Исходный текст.
----------------------------------------

Я отчетливо помню три эпизода, связанных с Бертой, и каждый показывает ее с разных сторон, но все три напоминают мне о том, какой сильной она была, как любила людей и как люди любили ее. Когда-то моя мать состояла в совете распорядителей в Баптистской церкви Антиохийской миссии в Саут-Миллс. Многие поколения моей семьи, как и я, выросли в этой церкви. Совет распорядителей почти всегда проводил ежемесячные собрания после обеда в субботу, и я ходил туда вместе с матерью – ради органа. Только во время собрания мне выдавалась возможность заполучить орган лично для себя, а не делить его с другими детьми, которые баловались с ним как с игрушкой. А я хотел играть на органе.
Однажды в субботу по дороге в церковь мы с мамой увидели Берту, сидящую на крыльце дома, где выросли мама и все ее братья и сестры. Берта временами жила там с моим двоюродным дедом, а когда они ссорились, удалялась в свой старый автобус, припаркованный за домом. Берта часто сидела на крыльце, махала прохожим и развлекала соседей, приходивших поболтать или выпить.

----------------------------------------

Условие задания. Куда, согласно тексту о Берте, она уходила после ссор с двоюродным дедом рассказчика?

Сохранённые строки:
----------------------------------------

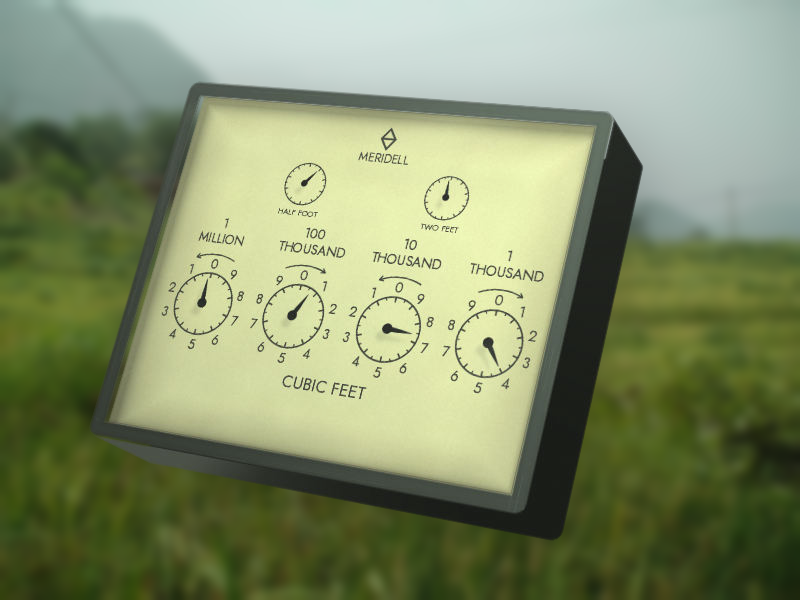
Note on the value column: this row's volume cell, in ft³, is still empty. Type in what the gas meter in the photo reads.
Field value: 7400 ft³
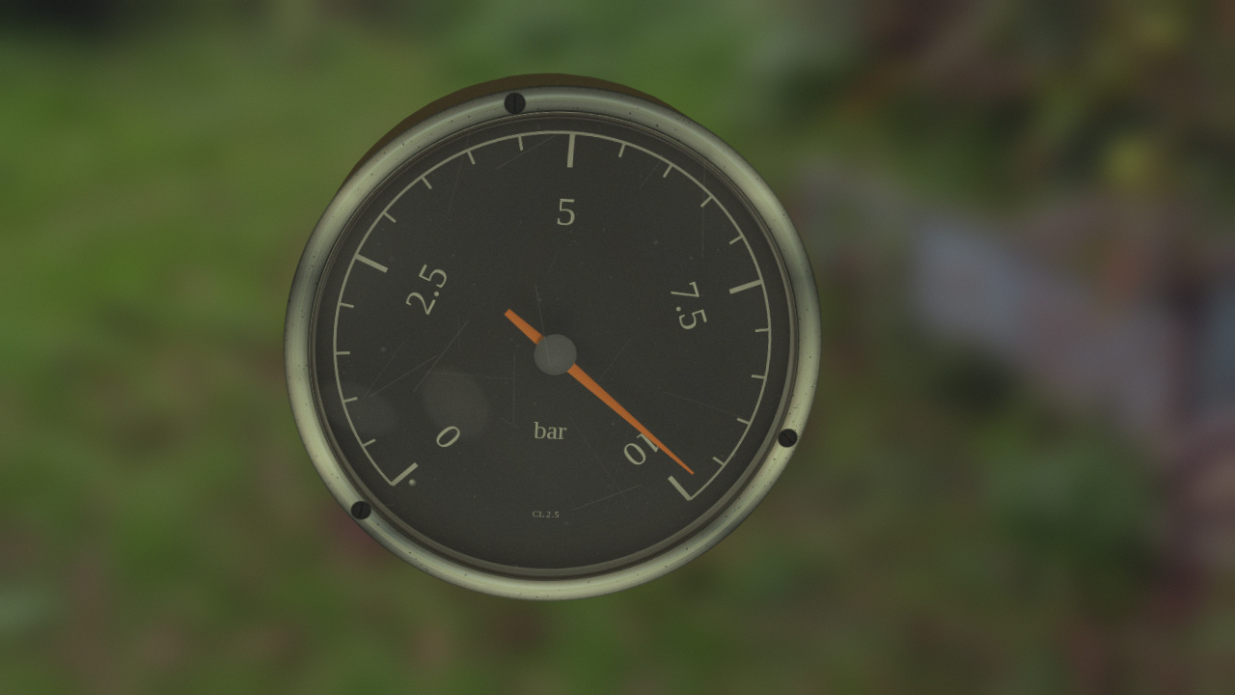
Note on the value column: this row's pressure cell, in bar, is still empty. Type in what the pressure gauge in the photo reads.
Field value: 9.75 bar
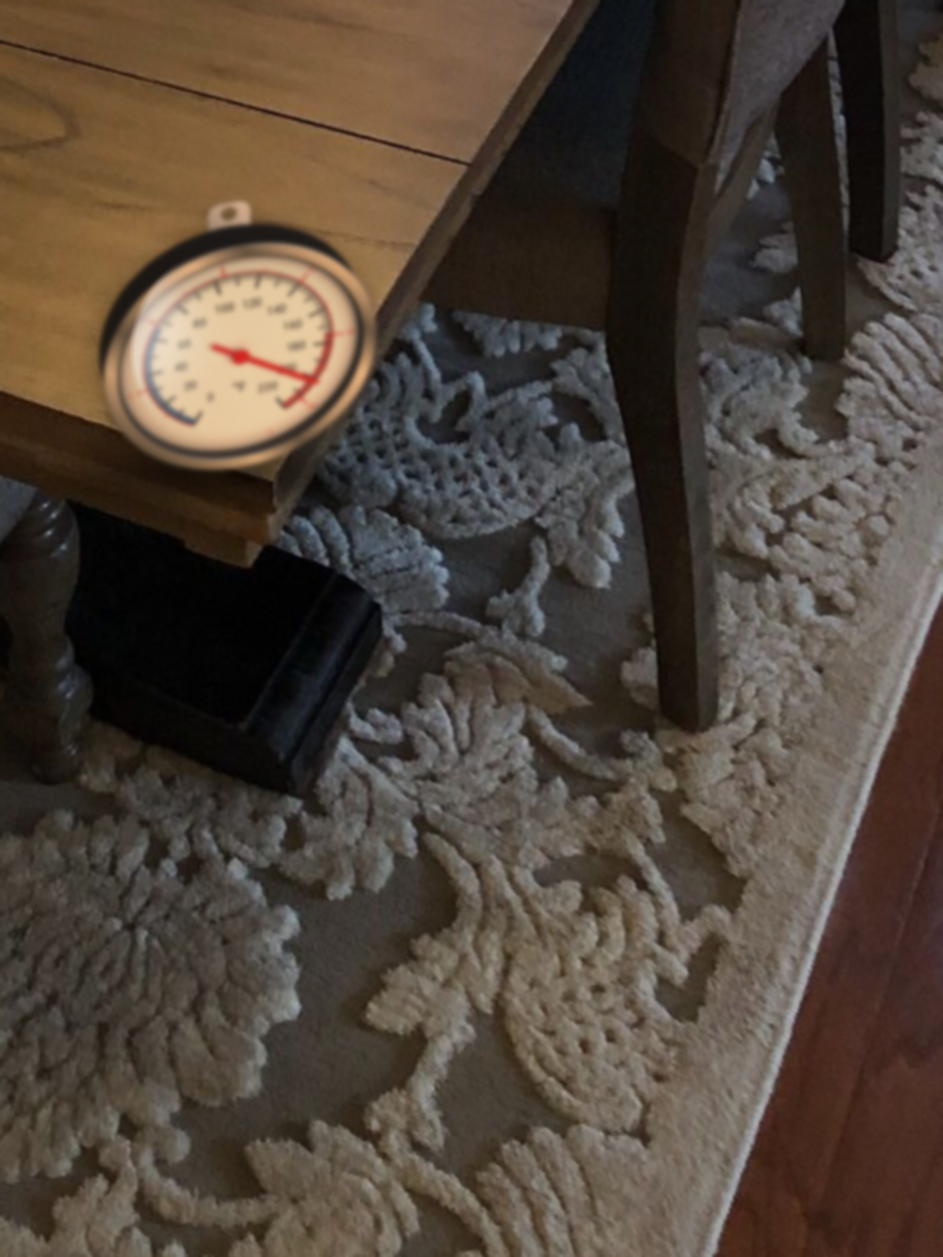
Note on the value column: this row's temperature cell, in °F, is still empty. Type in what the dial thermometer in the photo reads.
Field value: 200 °F
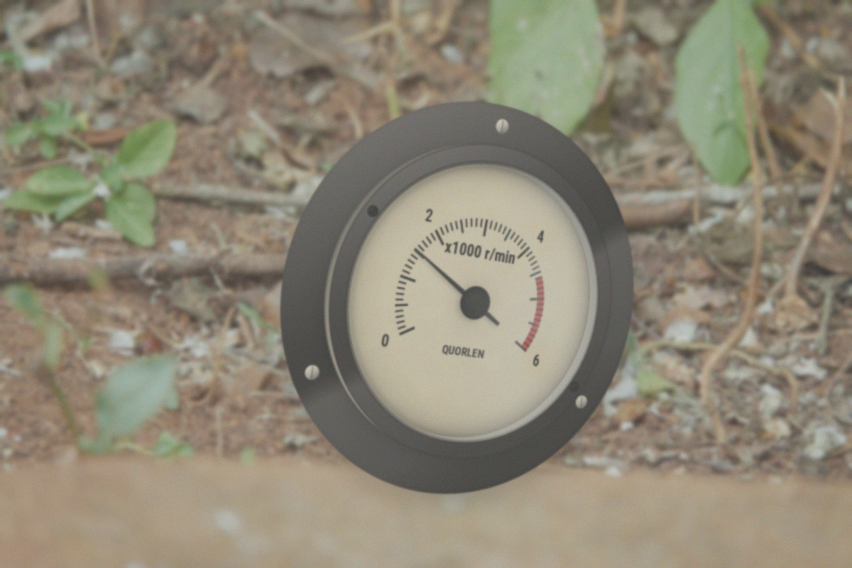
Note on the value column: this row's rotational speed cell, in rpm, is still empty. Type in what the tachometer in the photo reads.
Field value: 1500 rpm
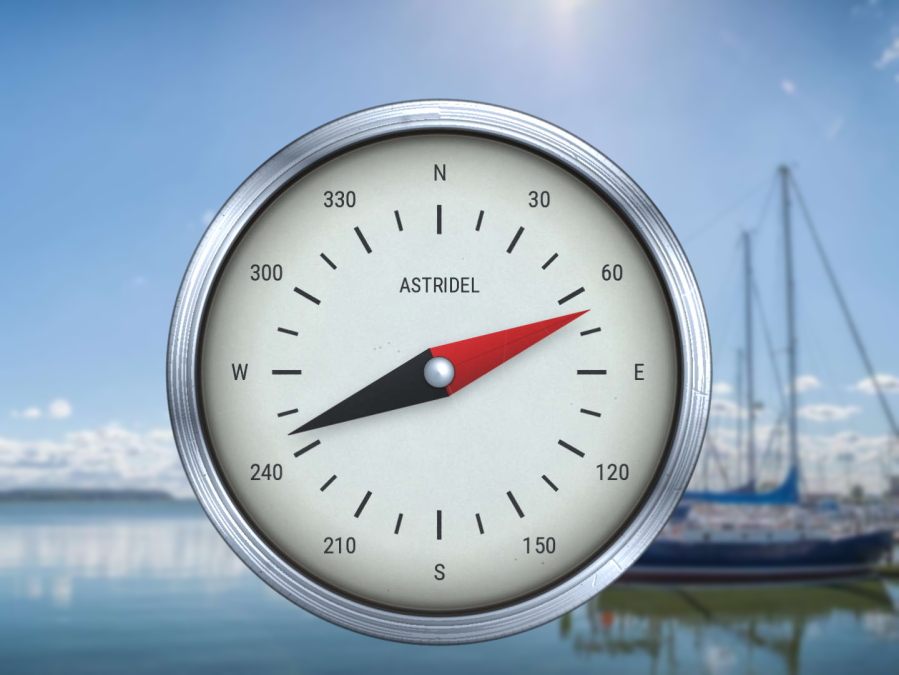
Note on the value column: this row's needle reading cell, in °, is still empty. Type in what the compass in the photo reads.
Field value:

----------------------------------------

Поле ответа. В свой старый автобус, припаркованный за домом.